Macharia Kamau (born 3 March 1958) was Kenya's Principal Secretary to the Ministry of Foreign Affairs (2019-2022). He previously served as Kenya's representative to the United Nations and as the former President of the UNICEF Executives Board.
In May 2016, United Nations Secretary-General Ban Ki-moon appointed Kamau and Mary Robinson, the former president of Ireland, as Special Envoy of the Secretary-General on El Niño and Climate, tasking them with calling attention to the 60 million people around the world affected by severe El Niño-linked drought and climate impacts and mobilising an integrated response that takes preparedness for future climatic events into account. In October 2016, President of the United Nations General Assembly Peter Thomson created a Sustainable Development Goals implementation team "in order to motivate actors at global, regional, national, and community levels" and appointed Kamau as the Special Envoy on Implementation and Climate Change. This team's tasks were to raise public awareness of the goals and their importance and to push for the implementation of the goals to the fullest extent possible by related agencies.

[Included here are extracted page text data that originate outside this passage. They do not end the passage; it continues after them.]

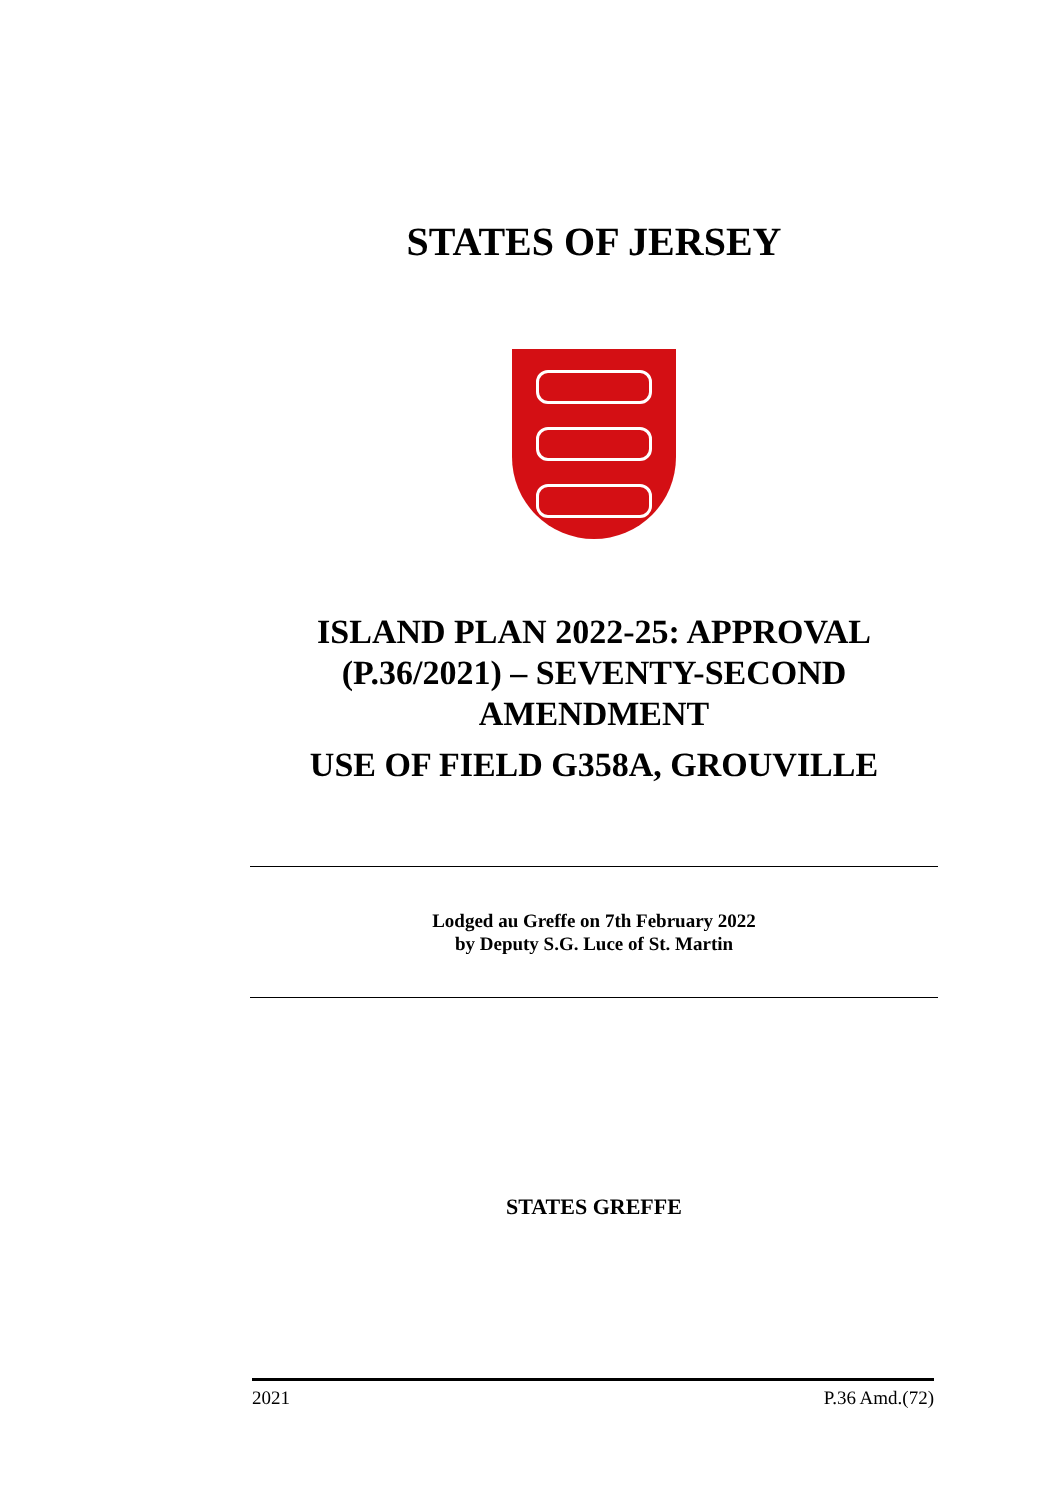STATES OF JERSEY
ISLAND PLAN 2022-25: APPROVAL (P.36/2021) – SEVENTY-SECOND AMENDMENT
USE OF FIELD G358A, GROUVILLE
Lodged au Greffe on 7th February 2022
by Deputy S.G. Luce of St. Martin
STATES GREFFE
2021 P.36 Amd.(72)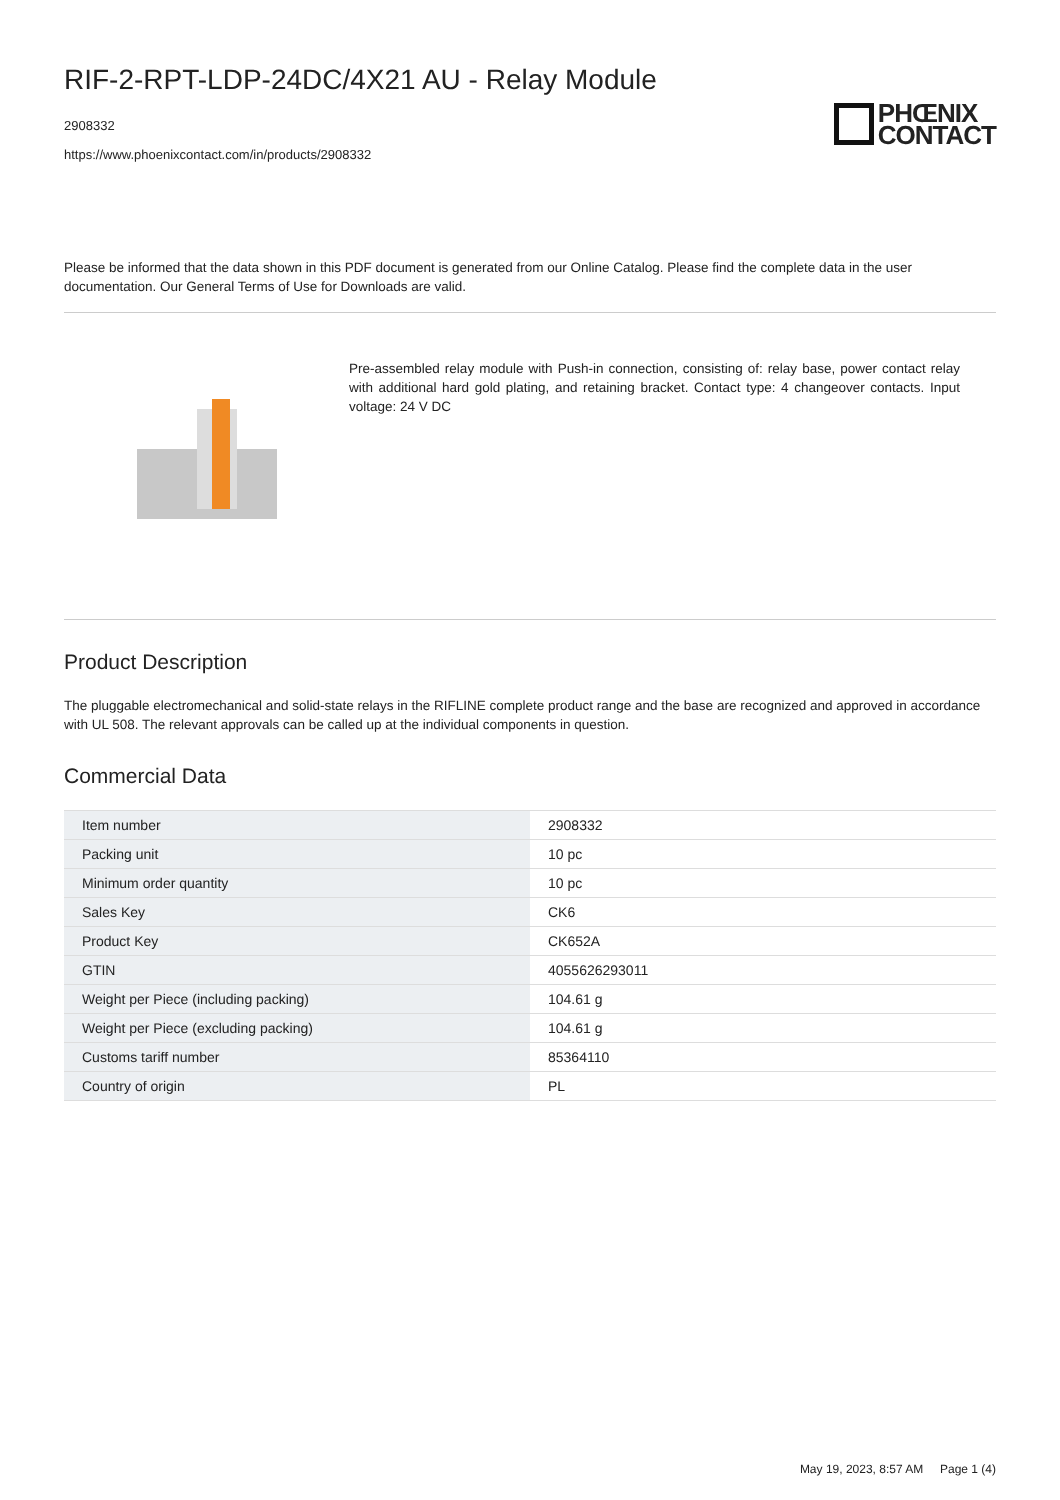RIF-2-RPT-LDP-24DC/4X21 AU - Relay Module
2908332
https://www.phoenixcontact.com/in/products/2908332
PHŒNIX
CONTACT
Please be informed that the data shown in this PDF document is generated from our Online Catalog. Please find the complete data in the user documentation. Our General Terms of Use for Downloads are valid.
Pre-assembled relay module with Push-in connection, consisting of: relay base, power contact relay with additional hard gold plating, and retaining bracket. Contact type: 4 changeover contacts. Input voltage: 24 V DC
Product Description
The pluggable electromechanical and solid-state relays in the RIFLINE complete product range and the base are recognized and approved in accordance with UL 508. The relevant approvals can be called up at the individual components in question.
Commercial Data
| Item number | 2908332 |
| Packing unit | 10 pc |
| Minimum order quantity | 10 pc |
| Sales Key | CK6 |
| Product Key | CK652A |
| GTIN | 4055626293011 |
| Weight per Piece (including packing) | 104.61 g |
| Weight per Piece (excluding packing) | 104.61 g |
| Customs tariff number | 85364110 |
| Country of origin | PL |
May 19, 2023, 8:57 AM Page 1 (4)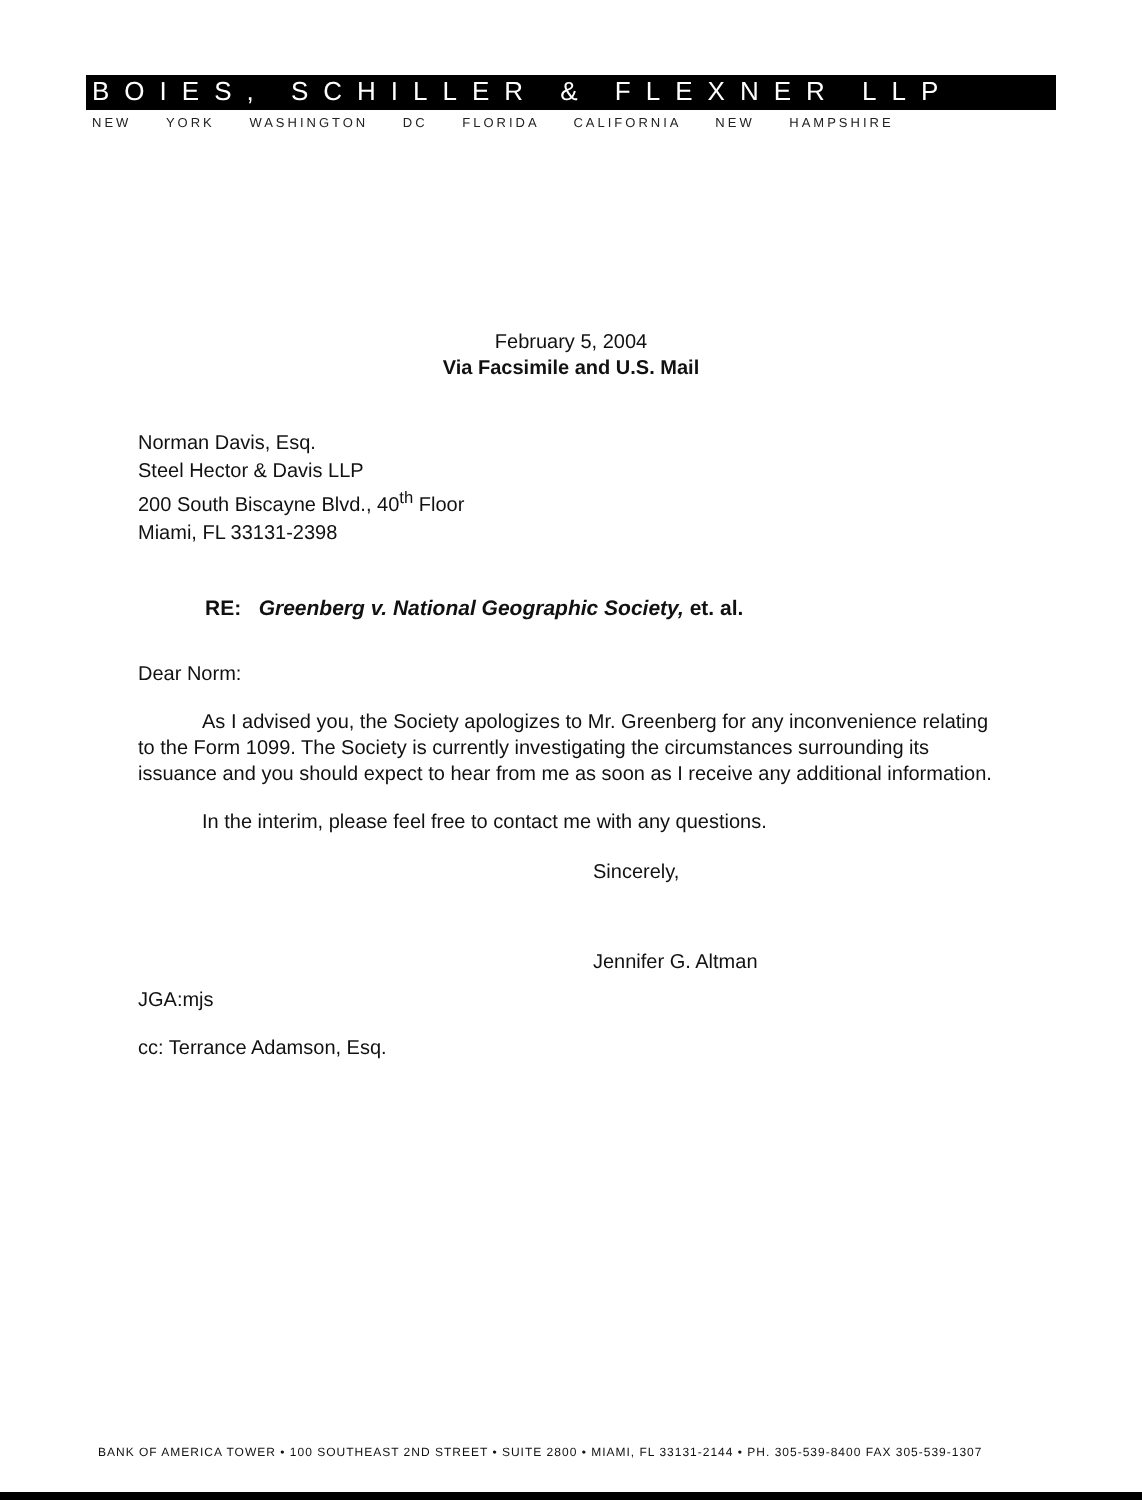BOIES, SCHILLER & FLEXNER LLP
NEW YORK WASHINGTON DC FLORIDA CALIFORNIA NEW HAMPSHIRE
February 5, 2004
Via Facsimile and U.S. Mail
Norman Davis, Esq.
Steel Hector & Davis LLP
200 South Biscayne Blvd., 40<sup>th</sup> Floor
Miami, FL 33131-2398
RE: Greenberg v. National Geographic Society, et. al.
Dear Norm:
As I advised you, the Society apologizes to Mr. Greenberg for any inconvenience relating to the Form 1099. The Society is currently investigating the circumstances surrounding its issuance and you should expect to hear from me as soon as I receive any additional information.
In the interim, please feel free to contact me with any questions.
Sincerely,
Jennifer G. Altman
JGA:mjs
cc: Terrance Adamson, Esq.
BANK OF AMERICA TOWER • 100 SOUTHEAST 2ND STREET • SUITE 2800 • MIAMI, FL 33131-2144 • PH. 305-539-8400 FAX 305-539-1307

Ambassador Kamau was appointed the Principal Secretary of the Ministry of Foreign Affairs of Kenya in February 2018. He left (retired) from that position sometime during 2022. . On 22 March 2018, Kamau left his positions at the UN and announced his departure to the public via Twitter.
In 2018, Kamau criticized The New York Times and Financial Times on their coverage of Kenya and stated that he hoped they would take an audit on their editorial position on the country.